-- Task --
Your answer must consist of the records below, reproduced exactly, with every picture removed.

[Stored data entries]
*** Block opens ***
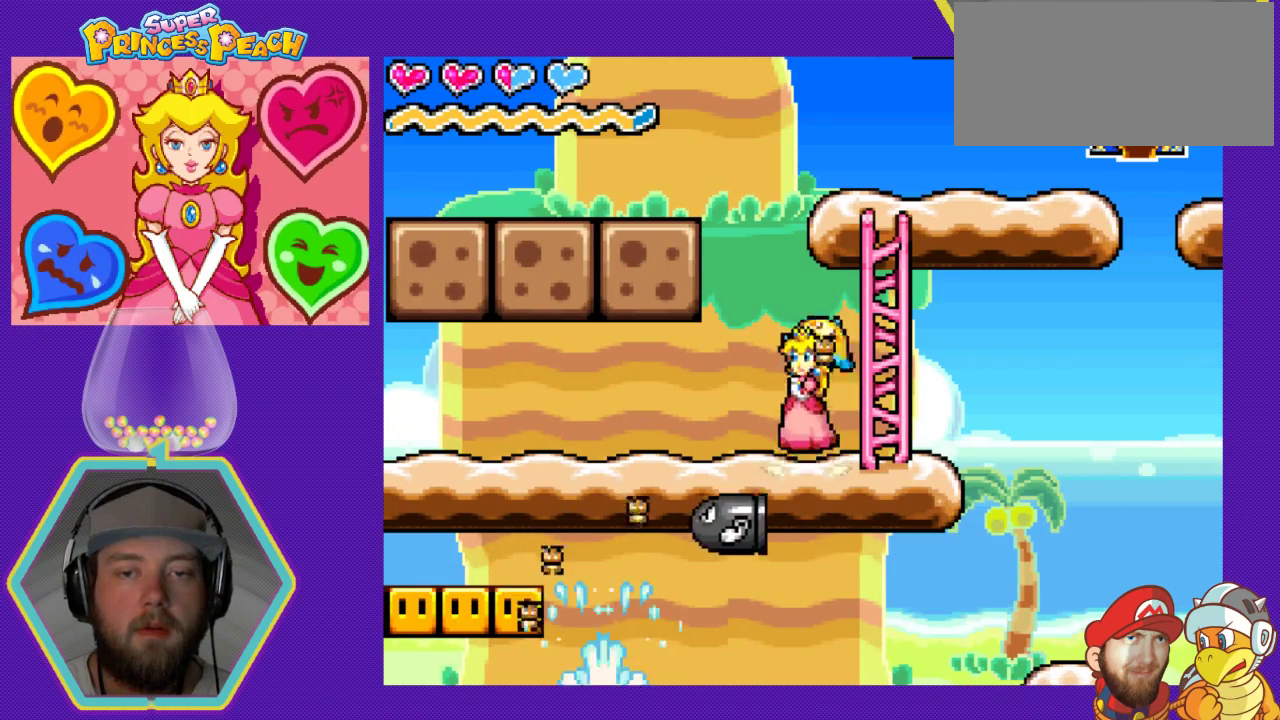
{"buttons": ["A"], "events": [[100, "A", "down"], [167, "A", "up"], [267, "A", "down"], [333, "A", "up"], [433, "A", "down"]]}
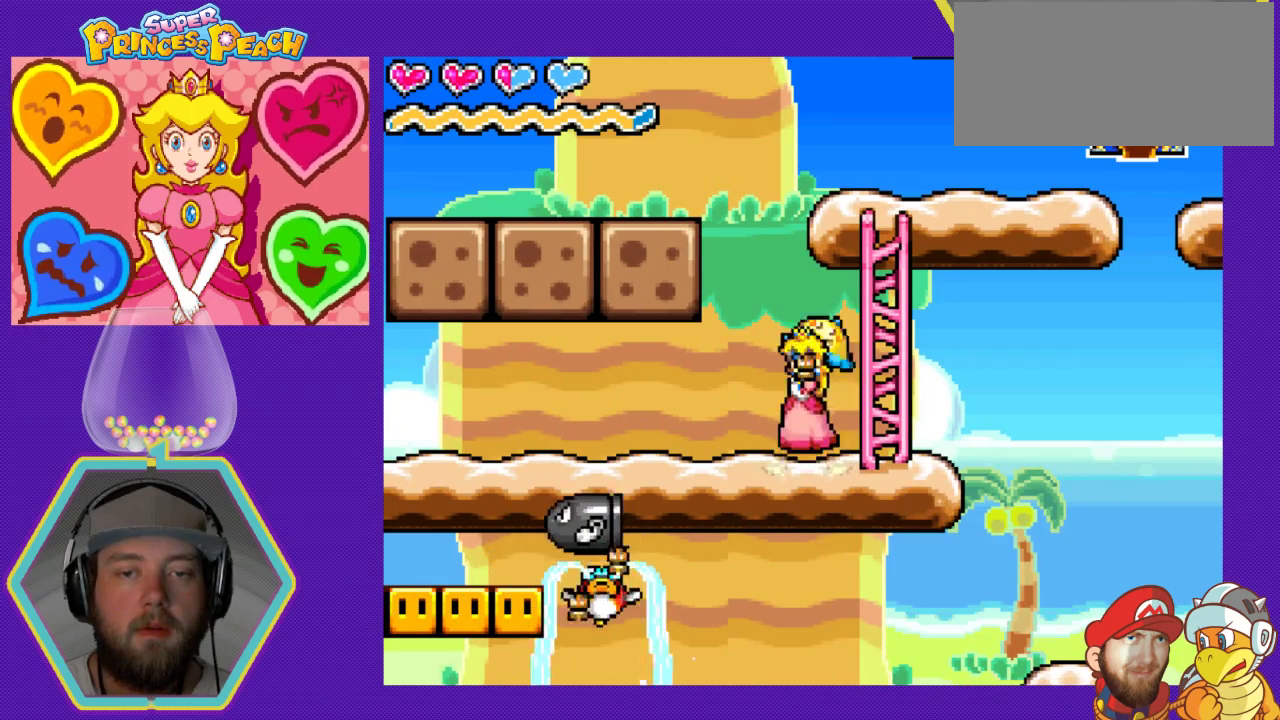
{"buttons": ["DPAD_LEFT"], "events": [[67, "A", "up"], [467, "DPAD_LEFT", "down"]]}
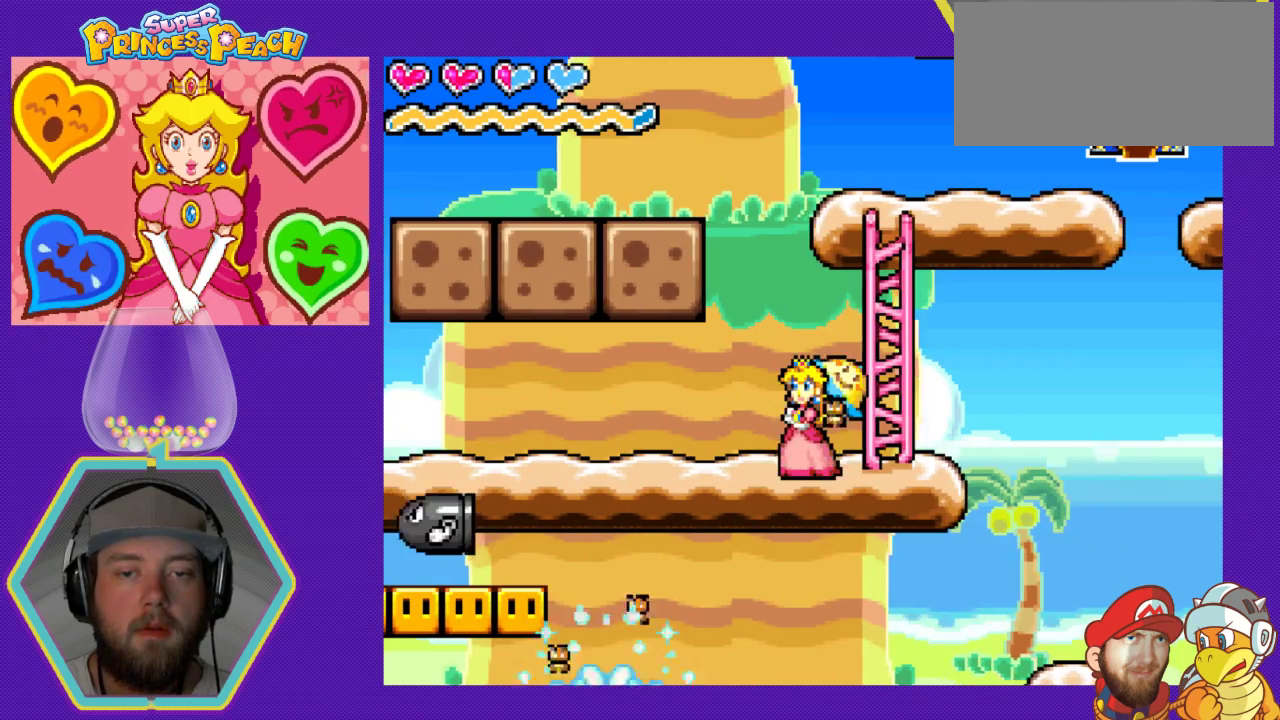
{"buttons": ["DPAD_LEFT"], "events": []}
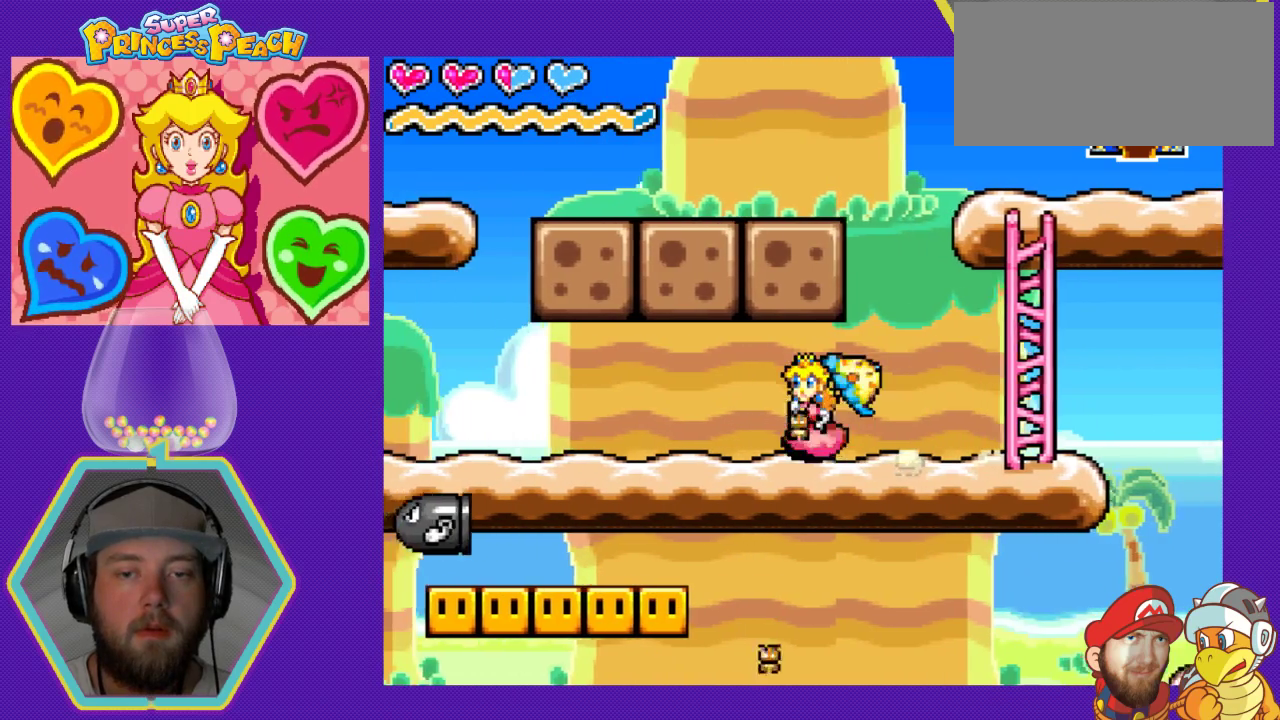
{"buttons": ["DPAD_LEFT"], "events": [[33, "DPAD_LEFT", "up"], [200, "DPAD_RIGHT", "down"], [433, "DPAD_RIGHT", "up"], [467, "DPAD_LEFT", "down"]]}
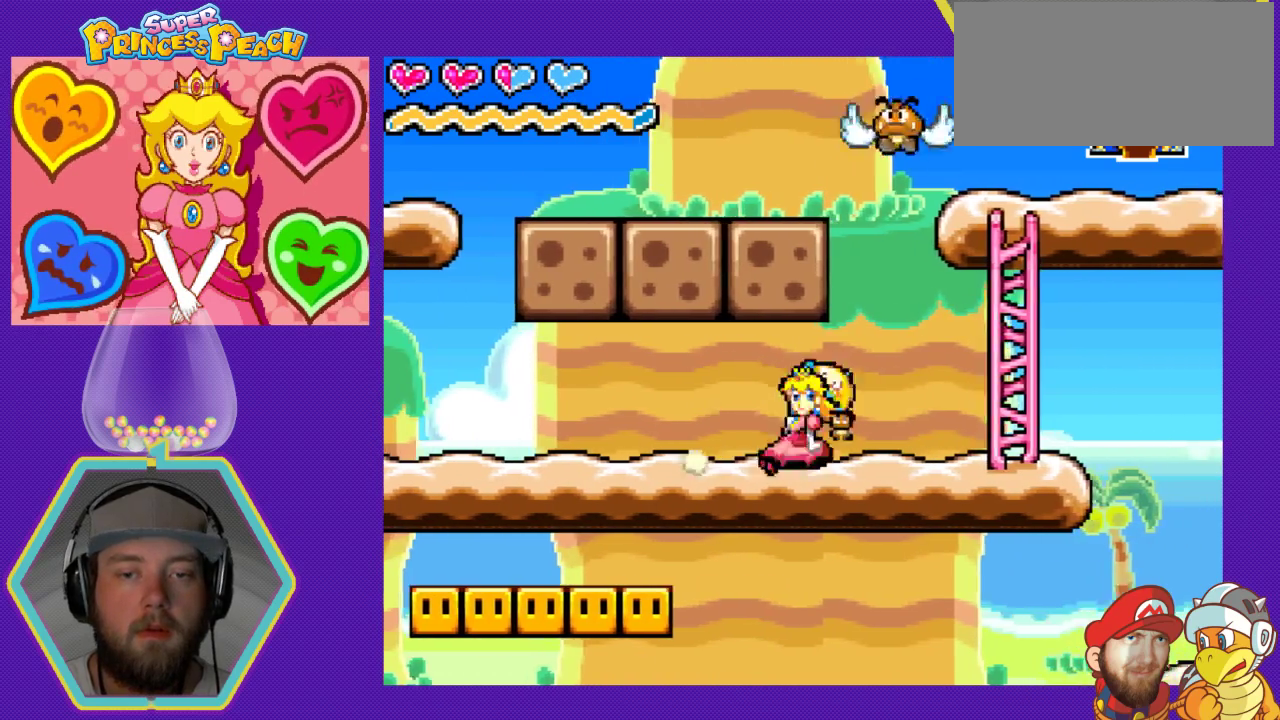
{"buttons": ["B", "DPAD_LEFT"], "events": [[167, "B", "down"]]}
*** Block closes ***
-- Response for this exercise --
{"buttons": ["A"], "events": [[100, "A", "down"], [167, "A", "up"], [267, "A", "down"], [333, "A", "up"], [433, "A", "down"]]}
{"buttons": ["DPAD_LEFT"], "events": [[67, "A", "up"], [467, "DPAD_LEFT", "down"]]}
{"buttons": ["DPAD_LEFT"], "events": []}
{"buttons": ["DPAD_LEFT"], "events": [[33, "DPAD_LEFT", "up"], [200, "DPAD_RIGHT", "down"], [433, "DPAD_RIGHT", "up"], [467, "DPAD_LEFT", "down"]]}
{"buttons": ["B", "DPAD_LEFT"], "events": [[167, "B", "down"]]}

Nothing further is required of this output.